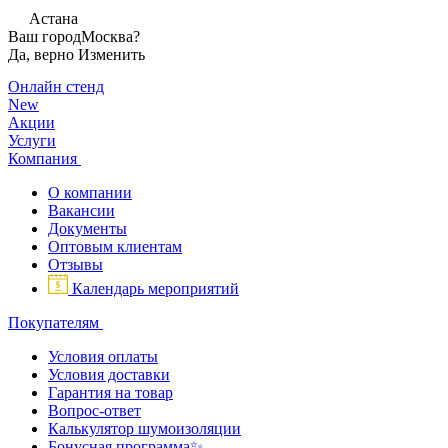
Астана
Ваш город
Москва?
Да, верно
Изменить
Онлайн стенд
New
Акции
Услуги
Компания
О компании
Вакансии
Документы
Оптовым клиентам
Отзывы
Календарь мероприятий
Покупателям
Условия оплаты
Условия доставки
Гарантия на товар
Вопрос-ответ
Калькулятор шумоизоляции
Бонусная программа✨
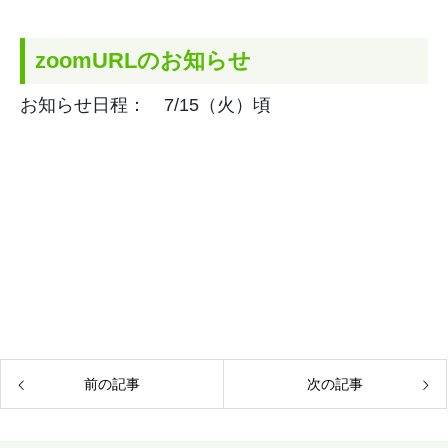
zoomURLのお知らせ
お知らせ日程： 7/15（火）頃
前の記事
次の記事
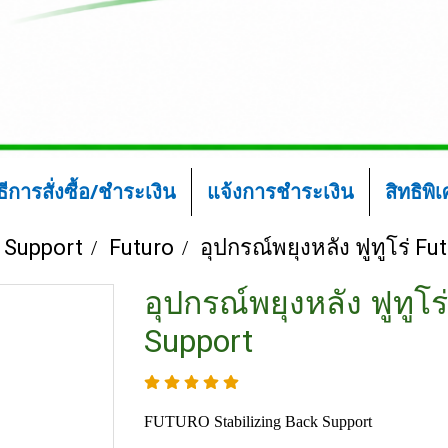
ิธีการสั่งซื้อ/ชำระเงิน
แจ้งการชำระเงิน
สิทธิพิ
 Support
Futuro
อุปกรณ์พยุงหลัง ฟูทูโร่ F
อุปกรณ์พยุงหลัง ฟูทูโร
Support
FUTURO Stabilizing Back Support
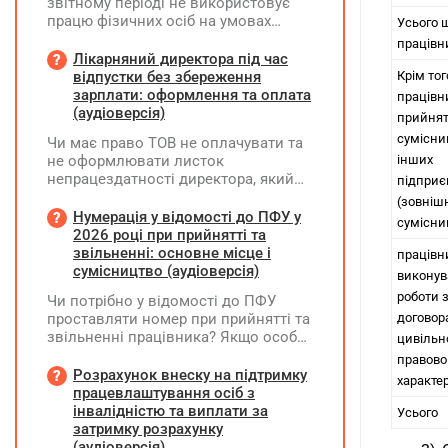
звітному періоді не використовує
працю фізичних осіб на умовах
Усього 
трудового договору (контракту) або
працівн
на інших умовах, передбачених
Лікарняний директора під час
законодавством, Додаток Д1/
відпустки без збереження
Крім того
Додаток ФІЗ-Д1 за відповідний
зарплати: оформлення та оплата
працівн
період не подається
(аудіоверсія)
прийнят
сумісни
Чи має право ТОВ не оплачувати та
не оформлювати листок
інших
непрацездатності директора, який
підприє
перебуває у відпустці без
(зовніш
збереження заробітної плати під час
Нумерація у відомості до ПФУ у
сумісни
призупинення діяльності
2026 році при прийнятті та
підприємства?
звільненні: основне місце і
працівн
сумісництво (аудіоверсія)
викону
роботи 
Чи потрібно у відомості до ПФУ
проставляти номер при прийнятті та
догово
звільненні працівника? Якщо особа
цивільн
одночасно працювала за основним
правово
місцем роботи та за сумісництвом,
Розрахунок внеску на підтримку
характе
чи рахується це як два роботодавці?
працевлаштування осіб з
інвалідністю та виплати за
Усього
затримку розрахунку
(аудіоверсія)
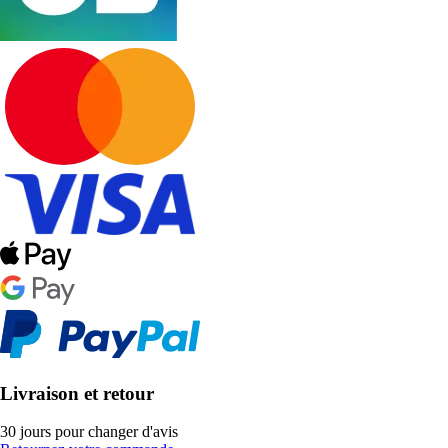
Livraison et retour
30 jours pour changer d'avis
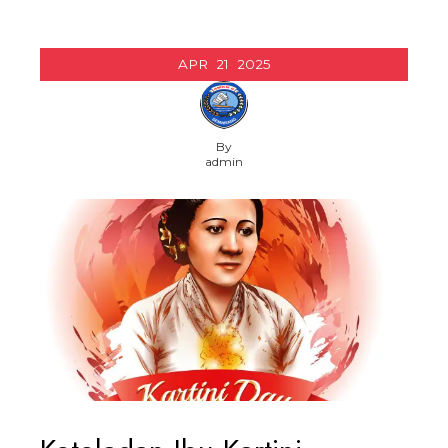
APR
21
2025
By
admin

* [WHAT YOU ARE ASKED TO DO]: Once the pictures are set aside, give the rest of the listing again exactly.

* [SOLUTION TO THIS PROBLEM]:
Астана
Ваш город
Москва?
Да, верно
Изменить
Онлайн стенд
New
Акции
Услуги
Компания
О компании
Вакансии
Документы
Оптовым клиентам
Отзывы
Календарь мероприятий
Покупателям
Условия оплаты
Условия доставки
Гарантия на товар
Вопрос-ответ
Калькулятор шумоизоляции
Бонусная программа✨
zoomURLのお知らせ
お知らせ日程： 7/15（火）頃
前の記事
次の記事
ิธีการสั่งซื้อ/ชำระเงิน
แจ้งการชำระเงิน
สิทธิพิ
 Support
Futuro
อุปกรณ์พยุงหลัง ฟูทูโร่ F
อุปกรณ์พยุงหลัง ฟูทูโร
Support
FUTURO Stabilizing Back Support
звітному періоді не використовує
працю фізичних осіб на умовах
Усього 
трудового договору (контракту) або
працівн
на інших умовах, передбачених
Лікарняний директора під час
законодавством, Додаток Д1/
відпустки без збереження
Крім того
Додаток ФІЗ-Д1 за відповідний
зарплати: оформлення та оплата
працівн
період не подається
(аудіоверсія)
прийнят
сумісни
Чи має право ТОВ не оплачувати та
не оформлювати листок
інших
непрацездатності директора, який
підприє
перебуває у відпустці без
(зовніш
збереження заробітної плати під час
Нумерація у відомості до ПФУ у
сумісни
призупинення діяльності
2026 році при прийнятті та
підприємства?
звільненні: основне місце і
працівн
сумісництво (аудіоверсія)
викону
роботи 
Чи потрібно у відомості до ПФУ
проставляти номер при прийнятті та
догово
звільненні працівника? Якщо особа
цивільн
одночасно працювала за основним
правово
місцем роботи та за сумісництвом,
Розрахунок внеску на підтримку
характе
чи рахується це як два роботодавці?
працевлаштування осіб з
інвалідністю та виплати за
Усього
затримку розрахунку
(аудіоверсія)
Livraison et retour
30 jours pour changer d'avis
APR
21
2025
By
admin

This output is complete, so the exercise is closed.